▶ _Input_
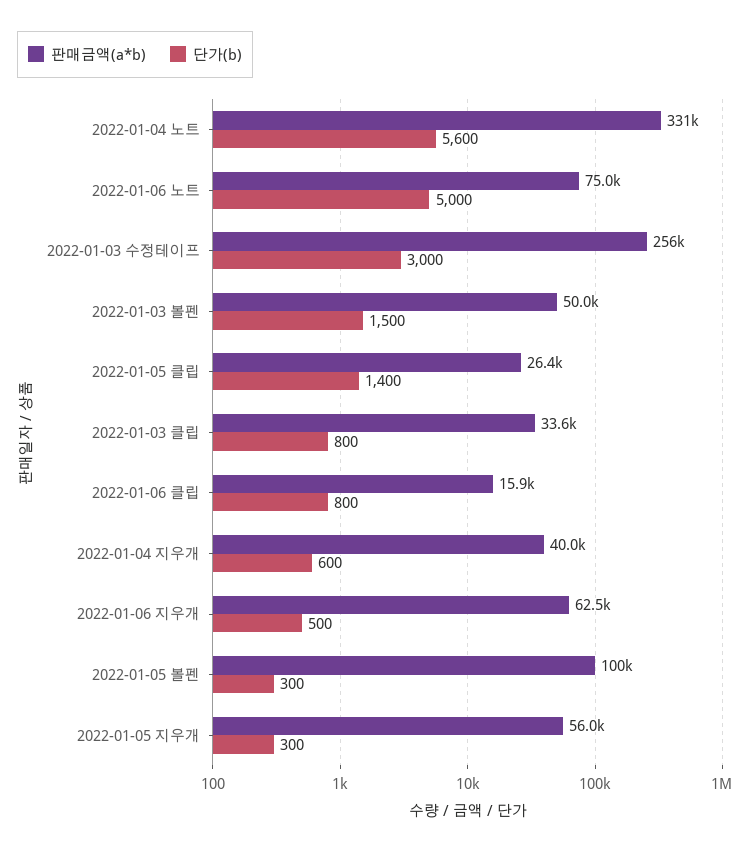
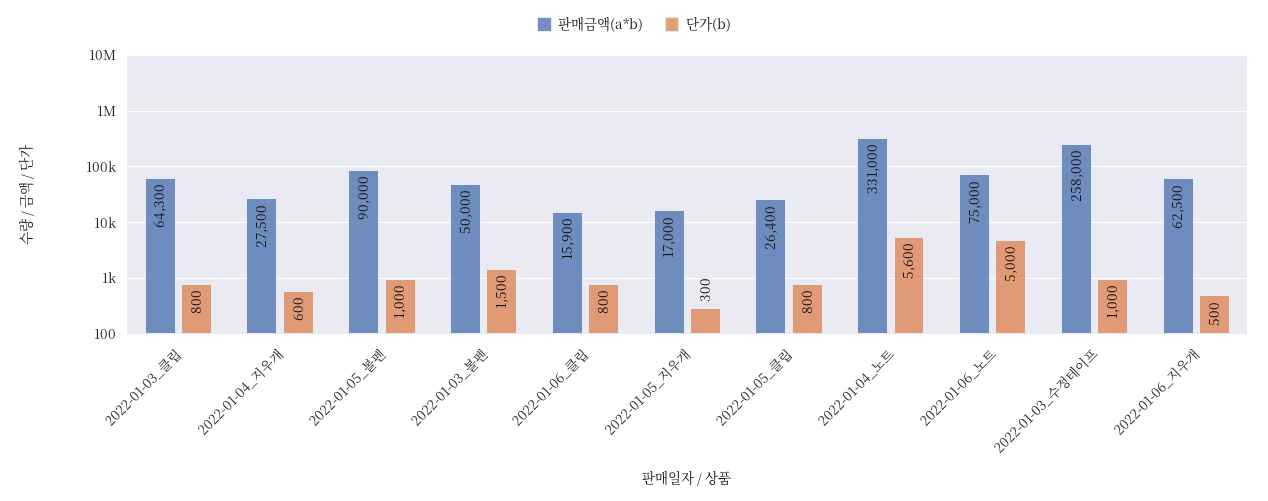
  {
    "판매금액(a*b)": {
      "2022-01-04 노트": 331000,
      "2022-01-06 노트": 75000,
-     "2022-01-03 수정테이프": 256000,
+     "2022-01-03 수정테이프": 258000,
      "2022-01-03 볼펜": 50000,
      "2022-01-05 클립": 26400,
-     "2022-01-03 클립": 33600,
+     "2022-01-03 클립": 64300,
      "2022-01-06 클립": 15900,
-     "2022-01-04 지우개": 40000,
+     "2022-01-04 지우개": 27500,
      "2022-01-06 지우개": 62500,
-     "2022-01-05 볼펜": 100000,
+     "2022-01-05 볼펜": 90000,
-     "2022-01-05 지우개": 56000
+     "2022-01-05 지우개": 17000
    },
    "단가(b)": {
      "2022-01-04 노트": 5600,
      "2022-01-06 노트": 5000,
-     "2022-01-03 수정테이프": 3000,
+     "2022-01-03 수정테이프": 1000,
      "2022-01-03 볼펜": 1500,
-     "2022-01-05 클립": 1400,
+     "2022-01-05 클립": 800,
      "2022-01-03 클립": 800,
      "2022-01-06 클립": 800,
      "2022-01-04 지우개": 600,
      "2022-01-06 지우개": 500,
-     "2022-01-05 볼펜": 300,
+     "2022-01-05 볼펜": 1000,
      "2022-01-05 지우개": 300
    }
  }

▶ _Exercise directions_
Pictures stay out of the copy; print the material above exactly.

▶ _Expected answer_
  {
    "판매금액(a*b)": {
      "2022-01-04 노트": 331000,
      "2022-01-06 노트": 75000,
-     "2022-01-03 수정테이프": 256000,
+     "2022-01-03 수정테이프": 258000,
      "2022-01-03 볼펜": 50000,
      "2022-01-05 클립": 26400,
-     "2022-01-03 클립": 33600,
+     "2022-01-03 클립": 64300,
      "2022-01-06 클립": 15900,
-     "2022-01-04 지우개": 40000,
+     "2022-01-04 지우개": 27500,
      "2022-01-06 지우개": 62500,
-     "2022-01-05 볼펜": 100000,
+     "2022-01-05 볼펜": 90000,
-     "2022-01-05 지우개": 56000
+     "2022-01-05 지우개": 17000
    },
    "단가(b)": {
      "2022-01-04 노트": 5600,
      "2022-01-06 노트": 5000,
-     "2022-01-03 수정테이프": 3000,
+     "2022-01-03 수정테이프": 1000,
      "2022-01-03 볼펜": 1500,
-     "2022-01-05 클립": 1400,
+     "2022-01-05 클립": 800,
      "2022-01-03 클립": 800,
      "2022-01-06 클립": 800,
      "2022-01-04 지우개": 600,
      "2022-01-06 지우개": 500,
-     "2022-01-05 볼펜": 300,
+     "2022-01-05 볼펜": 1000,
      "2022-01-05 지우개": 300
    }
  }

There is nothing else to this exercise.